|Mediator and Attorney Selection|
GOVERNMENT & LEGAL AFFAIRS
The critical point during mediation often arrives when a mediator delivers a reality check to the plaintiff or defendant that causes the party to change its settlement posture. Therefore, a mediator needs to have the ability to look a plaintiff in the eye and explain why their risk of future surgery may not be worth seven figures. Similarly, a mediator may have to convince a medical device executive why the jury could not care less about FDA's approval of the company's product. Therefore, selection of the right mediator is key.
Parties often spend significant time and resources trying to find a mediator with a perceived plaintiff or defense bias. However, whether a mediator has appeared more on the plaintiff or defense side makes little difference. The mediator does not decide the case. The most a mediator can and should do is ask probing questions and keep negotiations moving in a forward direction, causing both sides to periodically reevaluate and adjust their positions. Some plaintiffs' lawyers are effective mediators and have produced excellent results for device makers because they have been in the trenches long enough to know where the leverage points lie for both sides.
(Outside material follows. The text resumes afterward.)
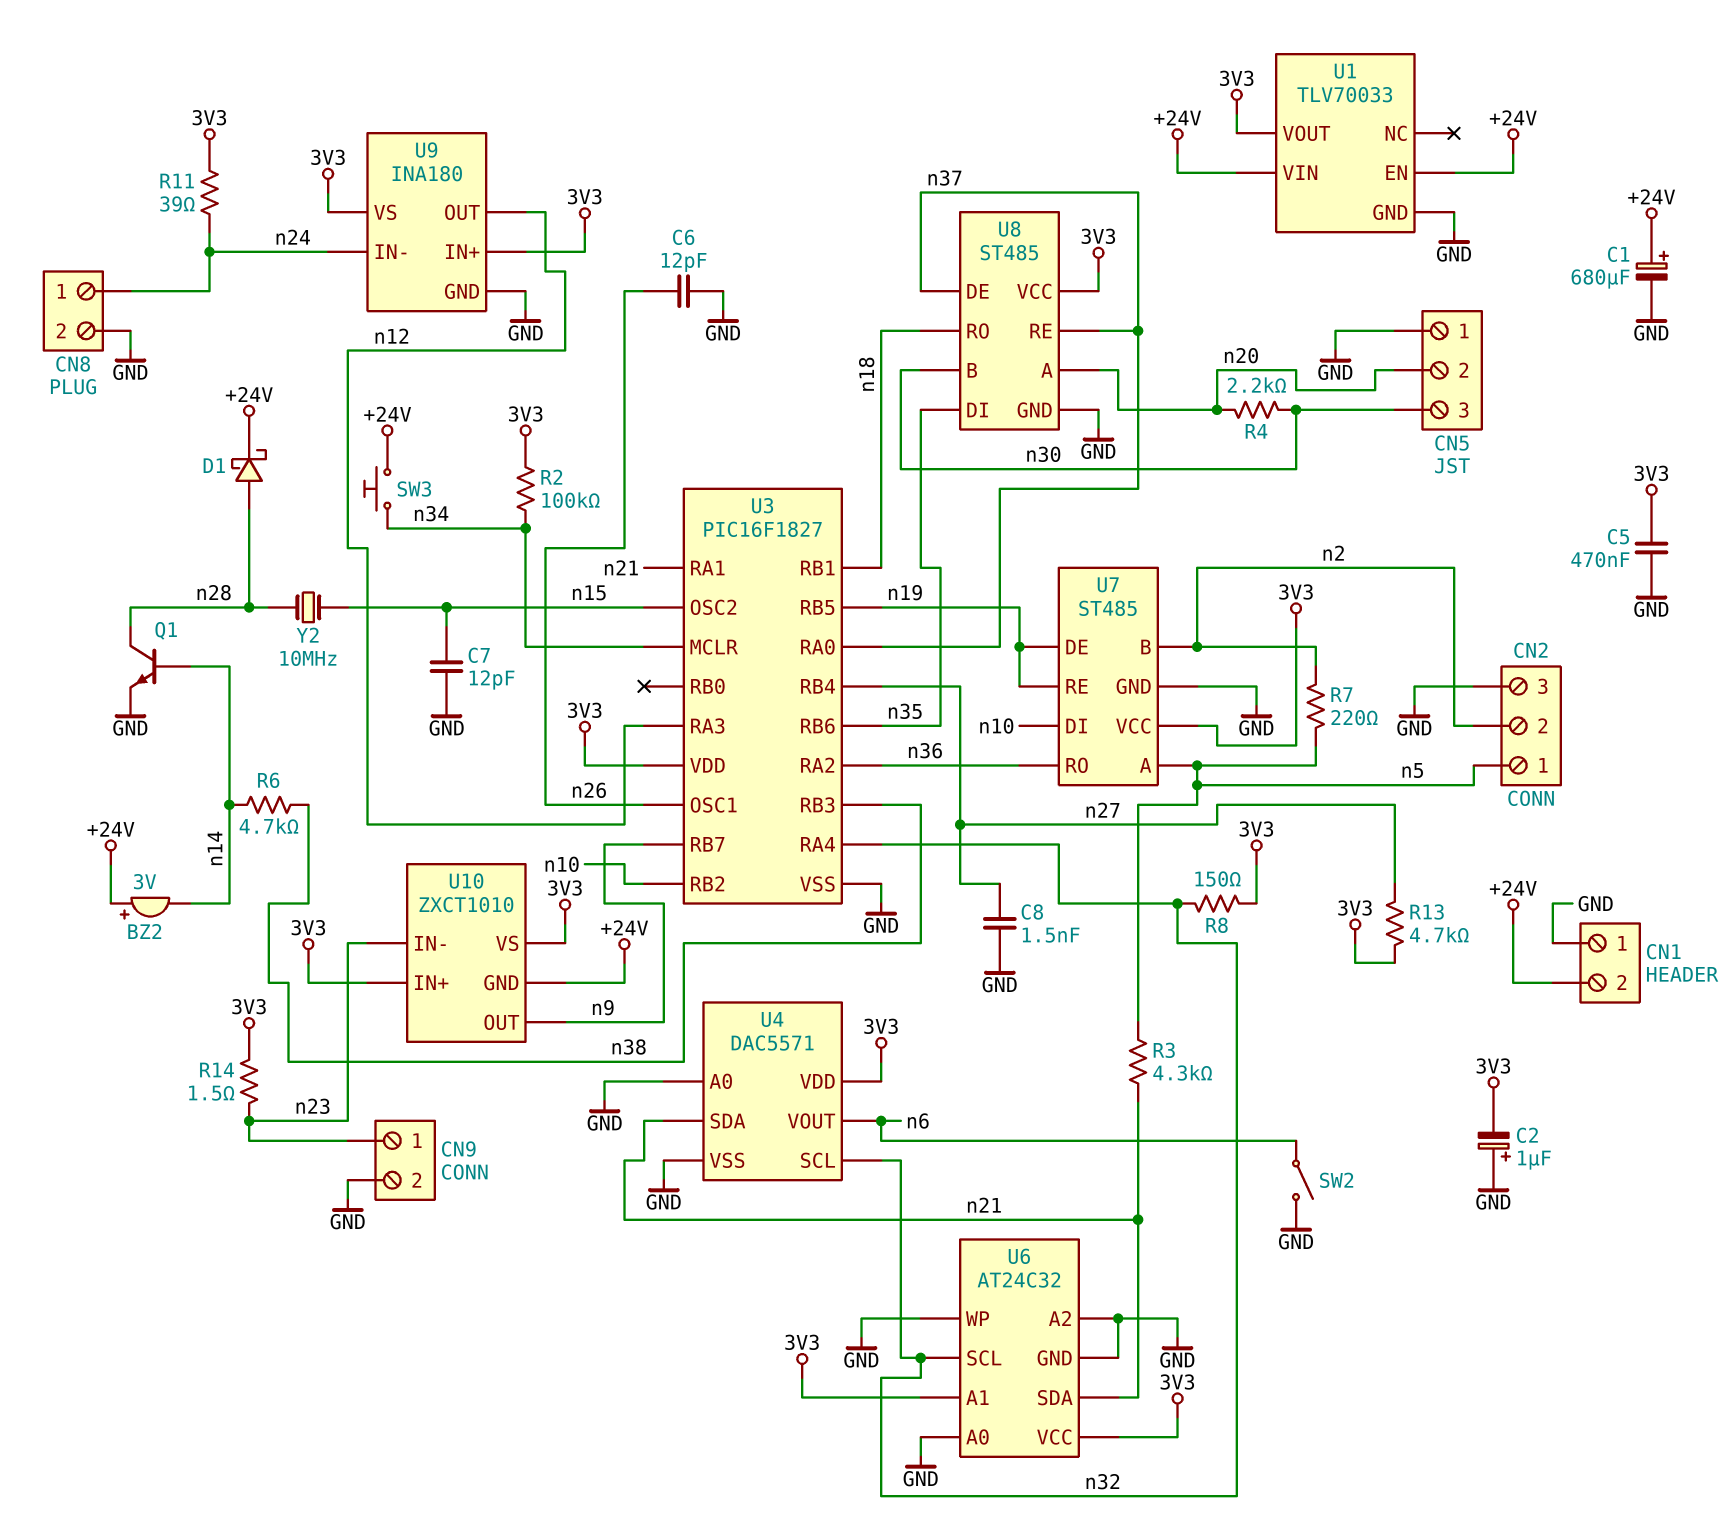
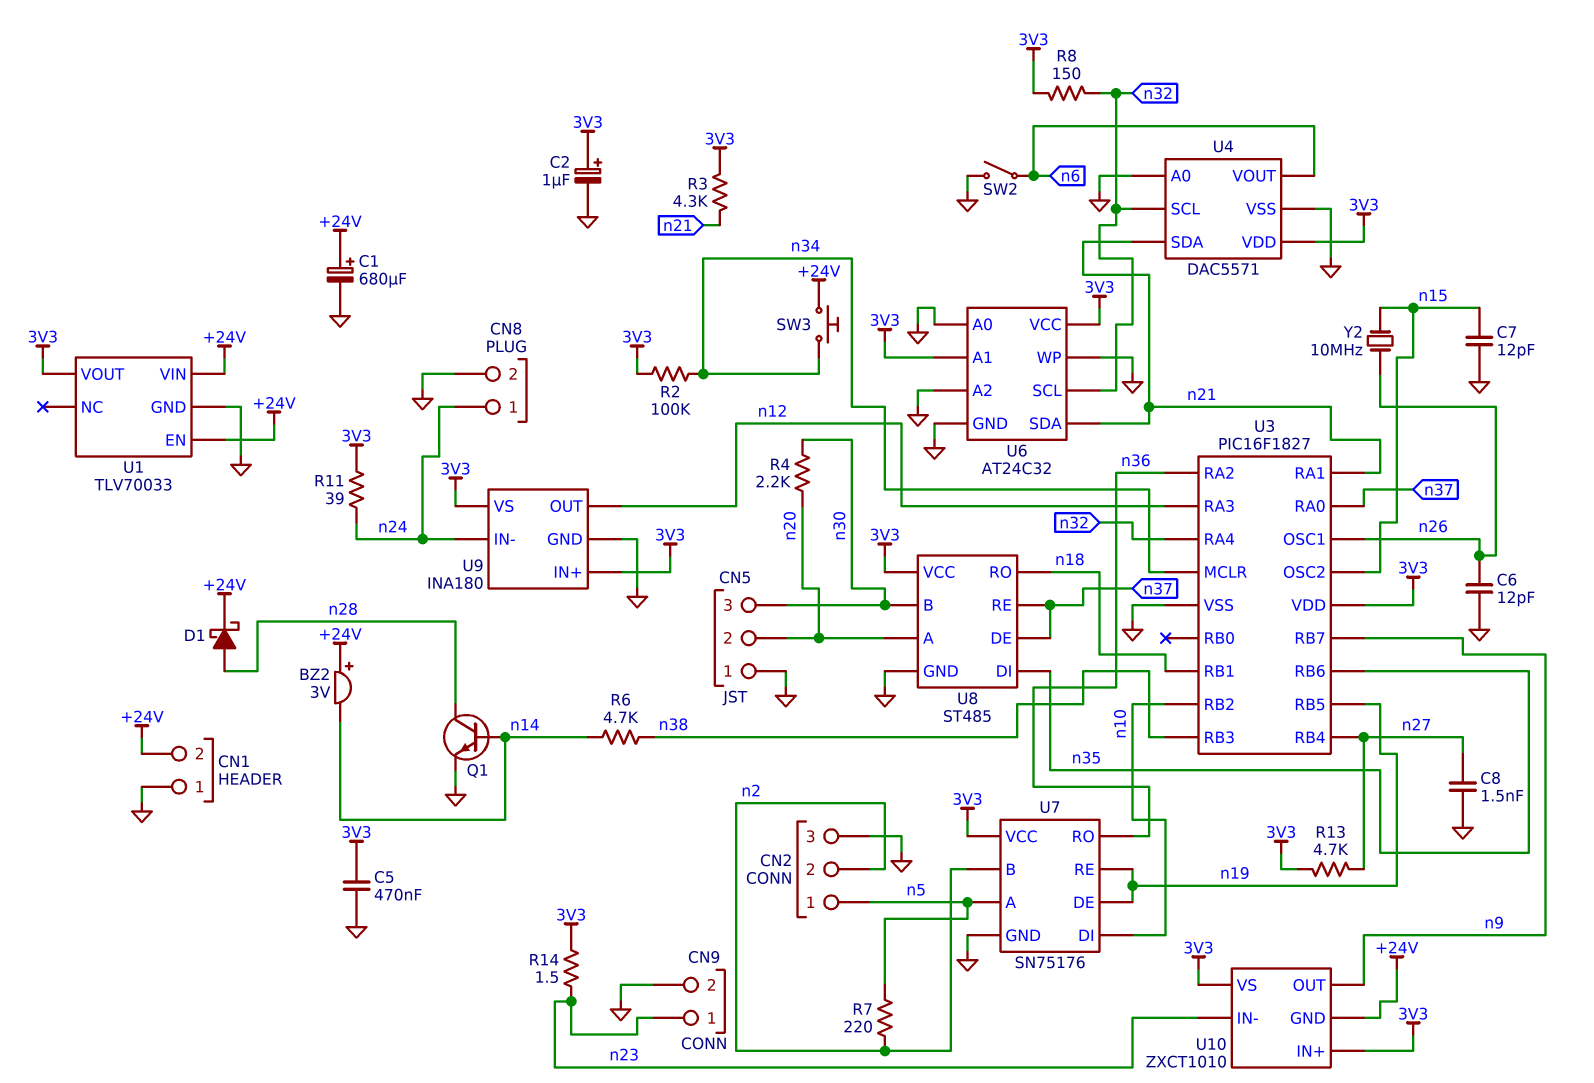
C2: 1uF (plus GND, minus 3V3) -> 1uF (plus 3V3, minus GND)
R3: 4.3k (n5, n21) -> 4.3k (3V3, n21)
U7: ST485 -> SN75176
Y2: 10MHz (n15, n28) -> 10MHz (n15, n26)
In addition, manufacturers must carefully select the attorney who will represent them during mediation. Defending today's complex claims demands counsel who are both skilled at mediation and have the experience to take the case to trial if necessary. Thus, when choosing an attorney, manufacturers should not hesitate to inquire about the number of cases the attorney has successfully mediated, the number of cases the attorney has tried to a verdict, and the percentage of those that were in the medical device field.